Breifly, there are a handful of alternative fighter aircrafts in the world that are the F-35's competitors.
First, there is the latest generation of F-18 Hornets - the F-18/E/F/G editions. Essentially, these are upgraded versions of Canada's CF-18/A's and B's. These will serve alongside the F-35 in the U.S. military, and are, to be sure, the most proven production fighter aircraft in the world. That said, these aircraft are not stealth capable. They are, moreover, running on a platform - an engine system - that is going on twenty years old. When the U.S. military decided to test its F-22 against these F-18s, a single F-22 stealth fighter shot down (in a simulation) 6 F-18s without the F-18s even knowing the location of the F-22. While the F-35 isn't the "air-supremacy" fighter plane that the 22 is, it nonetheless uses the same stealth technology, and is a more-than-capable fighter-interceptor. In the end, Canada would be paying a similar multi-billion dollar contract for dated technology.
Then there is the Eurofighter Typhoon, a product of a joint European defence project (Britain again, Germany, Spain, Austria, and Italy). It is another multi-role aircraft. However, it again lacks stealth technology. And while advertised as multi-role aircraft, it seems to slide closer towards the air-to-air defence role. In any case, adopting the Euro-fighter would not likely save Canada any money.
We would lose the backing of the largest defence contractors in the world - meaning when our planes literally hit the fan, we cannot just order replacements from across the border, but rather, from Germany and the UK. The Euro-fighter has also been mired in delays, and has not made great strides to exporting the technology outside the EU. Whatever savings shaved off would be picked up by logistical costs.

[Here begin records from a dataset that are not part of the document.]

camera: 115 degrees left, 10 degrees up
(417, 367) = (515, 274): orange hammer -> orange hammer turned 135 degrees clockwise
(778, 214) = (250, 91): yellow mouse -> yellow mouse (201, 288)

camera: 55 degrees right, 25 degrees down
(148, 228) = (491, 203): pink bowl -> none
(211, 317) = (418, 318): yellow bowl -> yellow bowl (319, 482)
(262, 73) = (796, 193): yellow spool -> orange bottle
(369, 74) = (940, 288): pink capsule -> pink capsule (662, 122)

Then there's the Russians. The Russian aviation industry has a proud tradition. The Suhkoi line of air-craft are the F-35's direct challengers and potential future adversaries. But, realistically, other than making anti-American Canadians feel placated, adopting say the Suhkoi Su-37 Flanker would have little practical benefit. Russia is potentially short of money for future development and technological support. Canada and Russian have almost no history of defence sharing. It would also be an open-palmed slap to the face of our American allies, who have generously shared some of their best technology. Russian equipment would also be inoperable with our Canadian and U.S. built systems, at least before great renovations. This is not a serious alternative.
Thus, while it would have been nice to have an Dutch auction, where all the bidders attempt to lower their prices in a mad scramble to get their plane accepted, the reality is that Canada would probably not have saved all that much money. In this case, we could have ended up saddled with an inferior aircraft and, at the same time, disappointed our American and NATO allies. Indeed, trying to squeeze out money during this process would inject delay's into a procurement process that already takes decades.

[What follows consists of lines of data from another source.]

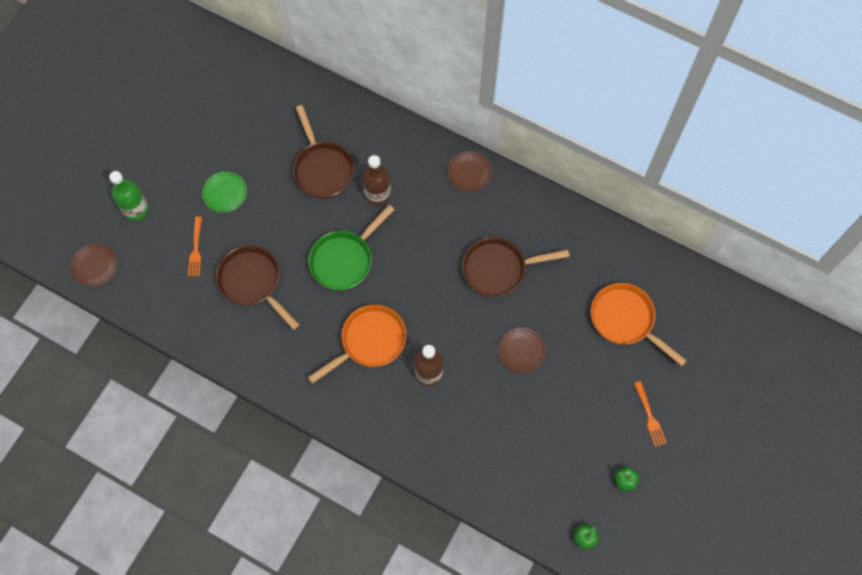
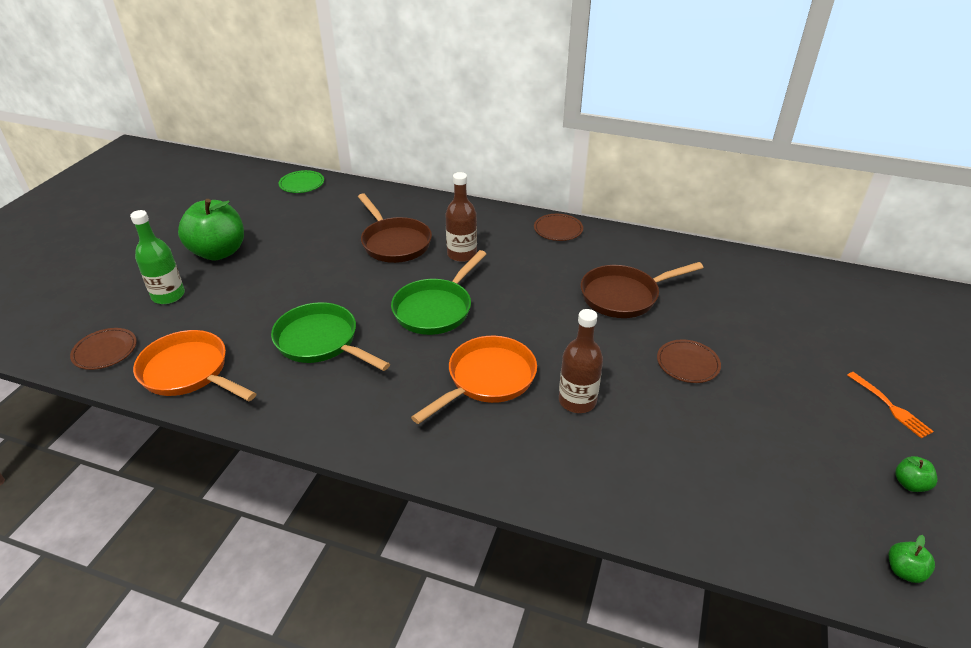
camera: 10 degrees left, 30 degrees down
(173, 158) = (219, 252): none -> green apple
(196, 249) = (244, 321): orange fork -> none
(225, 193) = (281, 272): green plate -> green plate (302, 184)
(252, 282) = (321, 342): brown pan -> green pan
(625, 320) = (796, 320): orange pan -> orange pan (189, 372)

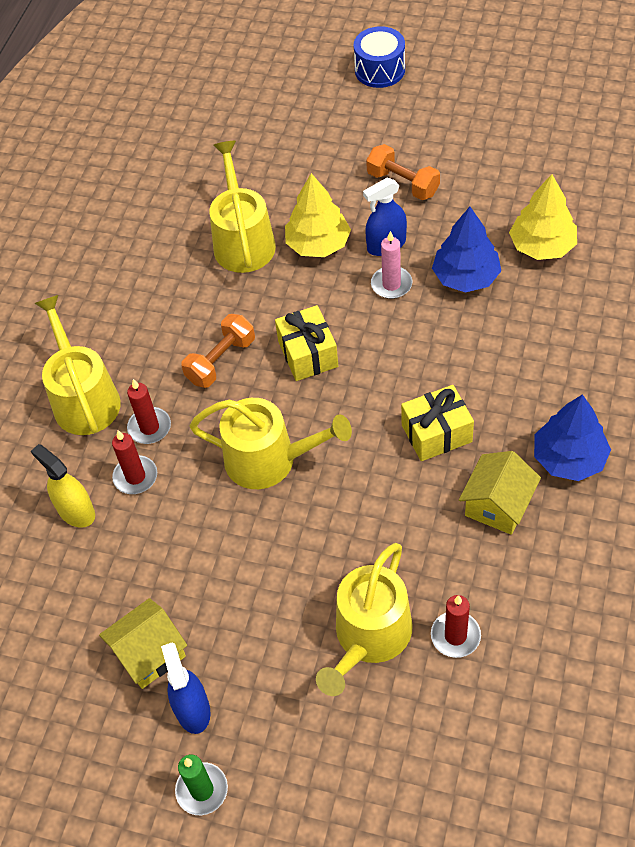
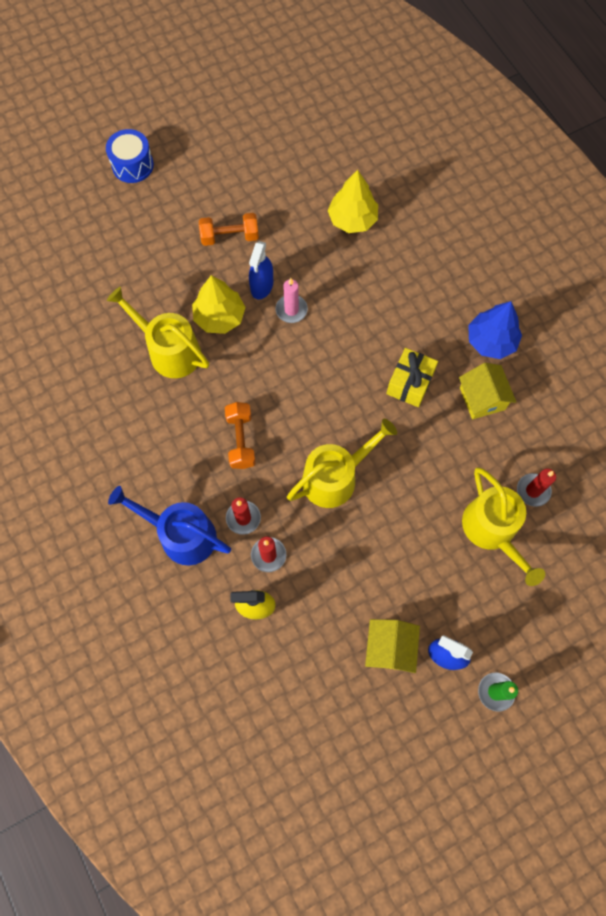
camera: 50 degrees left, 15 degrees up
(84, 398) = (181, 535): yellow watering can -> blue watering can
(308, 354) = (288, 393): yellow gift -> none
(466, 277) = (329, 272): blue tree -> none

The F-35s are not scheduled to enter regular service for at least seven years. Canada is getting perhaps the best deal it could hope for. Canada needs an aircraft that can not only streak north at supersonic speeds to intercept Russian northern probes, but also an advanced fighter bomber. It needs to be able to do so while working closely with both U.S. and NATO forces. The CF-35 will do all that, and more, while nearly invisible to most defensive systems. Its competitors cannot match its technical merits and its the quality of its investors. It behooves Canada then to follow through with his project.